From Los Angeles on Saturday, founding editor Anna Holmes responded to the essay with an exchange between her and Smith.
NYT/The New Yorker
“The media is still grappling with what Jezebel’s creators helped unleash,” Smith wrote in May. In a word, what Smith is calling the product the media’s allegedly rasslin’ with is shrillness. Shrillness about identity politics and one’s noisy hurt. He claims many readers are turning to “calmer voices.”
Holmes writes that she doesn’t “see Jezebel as the beginning of the end of the digital-media era but as a moment—a spark—within an ongoing discussion about gender politics.”
Lil Hit
If you’ve ever tasted the goodies from Magnolia Bakery, you have to assume that the cannabis-infused Red Velvet cake that they’re doing is transcendent. Strangely, you’ll only be able to order one from a Magnolia Bakery in Nevada, Illinois, or Massachusetts.
Gothamist
In lieu of humble-bragging…
One of my longest and most regular publishing partners is Raw Story, whose mother is Roxanne Cooper. My relationship with Roxanne Cooper goes back past LA Weekly to the San Francisco Bay Guardian.
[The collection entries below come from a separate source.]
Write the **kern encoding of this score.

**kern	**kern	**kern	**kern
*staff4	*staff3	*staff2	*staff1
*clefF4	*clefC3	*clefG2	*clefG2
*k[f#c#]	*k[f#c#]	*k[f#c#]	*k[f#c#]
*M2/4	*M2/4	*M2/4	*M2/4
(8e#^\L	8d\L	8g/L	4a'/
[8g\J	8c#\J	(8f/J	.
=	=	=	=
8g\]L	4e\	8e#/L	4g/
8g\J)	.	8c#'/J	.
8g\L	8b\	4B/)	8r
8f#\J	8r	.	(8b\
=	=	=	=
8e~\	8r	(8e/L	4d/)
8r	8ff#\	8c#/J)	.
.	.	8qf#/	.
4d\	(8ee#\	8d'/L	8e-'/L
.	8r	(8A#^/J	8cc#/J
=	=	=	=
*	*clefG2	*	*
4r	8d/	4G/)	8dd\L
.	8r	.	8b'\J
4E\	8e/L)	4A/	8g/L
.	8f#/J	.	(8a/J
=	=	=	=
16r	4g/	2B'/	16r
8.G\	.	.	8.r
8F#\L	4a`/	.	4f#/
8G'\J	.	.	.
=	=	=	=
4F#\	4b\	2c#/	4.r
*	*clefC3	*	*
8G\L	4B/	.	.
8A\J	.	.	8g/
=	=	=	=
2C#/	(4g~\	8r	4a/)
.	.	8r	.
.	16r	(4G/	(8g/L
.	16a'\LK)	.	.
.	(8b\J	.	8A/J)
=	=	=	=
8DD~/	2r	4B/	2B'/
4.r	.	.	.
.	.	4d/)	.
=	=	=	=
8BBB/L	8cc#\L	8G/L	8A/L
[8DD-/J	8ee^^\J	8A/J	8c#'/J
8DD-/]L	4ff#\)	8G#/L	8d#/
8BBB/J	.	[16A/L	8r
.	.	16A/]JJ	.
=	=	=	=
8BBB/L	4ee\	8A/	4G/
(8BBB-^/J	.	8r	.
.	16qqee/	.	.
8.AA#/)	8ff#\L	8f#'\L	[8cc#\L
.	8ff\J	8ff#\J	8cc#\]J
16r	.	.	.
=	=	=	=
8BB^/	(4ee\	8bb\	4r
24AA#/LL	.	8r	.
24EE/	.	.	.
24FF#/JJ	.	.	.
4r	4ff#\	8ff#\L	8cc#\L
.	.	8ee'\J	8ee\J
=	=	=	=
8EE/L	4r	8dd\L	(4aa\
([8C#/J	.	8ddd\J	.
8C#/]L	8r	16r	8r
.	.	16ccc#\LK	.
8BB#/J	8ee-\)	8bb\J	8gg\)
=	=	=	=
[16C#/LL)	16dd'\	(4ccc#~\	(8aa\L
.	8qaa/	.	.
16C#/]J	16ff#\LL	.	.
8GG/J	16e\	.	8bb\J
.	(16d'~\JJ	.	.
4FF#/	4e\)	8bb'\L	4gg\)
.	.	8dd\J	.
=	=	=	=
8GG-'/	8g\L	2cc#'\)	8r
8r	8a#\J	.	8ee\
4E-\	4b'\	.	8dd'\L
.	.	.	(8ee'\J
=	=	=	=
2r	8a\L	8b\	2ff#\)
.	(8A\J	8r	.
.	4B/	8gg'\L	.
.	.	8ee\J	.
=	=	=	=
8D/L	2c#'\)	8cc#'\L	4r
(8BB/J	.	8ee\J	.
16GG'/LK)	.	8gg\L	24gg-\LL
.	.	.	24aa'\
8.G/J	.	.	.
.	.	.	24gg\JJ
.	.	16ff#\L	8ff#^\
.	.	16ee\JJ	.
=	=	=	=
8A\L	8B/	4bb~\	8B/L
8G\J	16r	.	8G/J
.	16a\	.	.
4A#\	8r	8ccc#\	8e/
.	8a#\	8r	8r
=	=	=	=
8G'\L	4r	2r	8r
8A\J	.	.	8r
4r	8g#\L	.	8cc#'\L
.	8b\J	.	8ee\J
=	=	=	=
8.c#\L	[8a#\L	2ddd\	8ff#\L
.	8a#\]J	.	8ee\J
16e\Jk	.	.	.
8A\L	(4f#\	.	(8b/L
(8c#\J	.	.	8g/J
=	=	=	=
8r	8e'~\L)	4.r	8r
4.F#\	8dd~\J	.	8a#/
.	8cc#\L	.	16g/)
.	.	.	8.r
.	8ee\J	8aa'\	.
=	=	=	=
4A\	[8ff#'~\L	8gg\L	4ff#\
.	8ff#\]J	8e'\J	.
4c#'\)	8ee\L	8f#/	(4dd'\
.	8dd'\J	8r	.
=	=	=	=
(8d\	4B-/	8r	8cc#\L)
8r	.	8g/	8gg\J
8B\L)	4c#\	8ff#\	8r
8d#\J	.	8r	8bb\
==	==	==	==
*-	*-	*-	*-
Roxanne was in sales, but always made a point of connecting with me.
This weekend, Raw Story was named Best News / Political Site at The Eppys, the journalism awards put on by Editor & Publisher. I’m pretty amped for the company and Roxanne and my editor Dave Levinthal. He’s the guy who welcomes the idea when I outta nowhere say I want to cover the Oscars from a hyper local Hollywood perspective. Or that I absolutely have to shoehorn my World Baseball Classic take into a politics website.
In addition to the Raw Story glory, I got a lil bit o’ shine for myself:
This recognition feels meaningful, coming on the heels of May’s California Newspaper Publishers Association’s Depth Reporting award for my fairness in legal weed series. Back in the day, my top editors used to pretend to send my shit in for competition and then shake their heads in disappointment when my work didn’t win.
Not to jinx anything, but I’ve got another good joint drying out back right now. Make sure you’re subscribed or—better yet, upgrade to paid—and I’ll get the new shit straight up in your mailbox.
Until the next hit, enjoy this quote from Jalen Rose’s Instagram page. Newly freed from the invisible manacles of ESPN, he’s got great things to say about racialized structures of basketball and football.
9 Legal weed biz still bankrupting farmers as sales boom on. Neat trick!
My guess is that the governor’s office is where the latest Chronicle piece touting a new optimism among cannabis farmers originates. Last week in Oakland, where rents are high and profit margins are slim, I walked out of a Telegraph Avenue store with a quarter ounce for $26. That can’t be fantastic for business.
Awesome for me, shitty for entrepreneurs. Meanwhile, up in Humboldt County, one of the most institutional events on the West Coast cannabis circuit, the Harvest Ball, has been cancelled.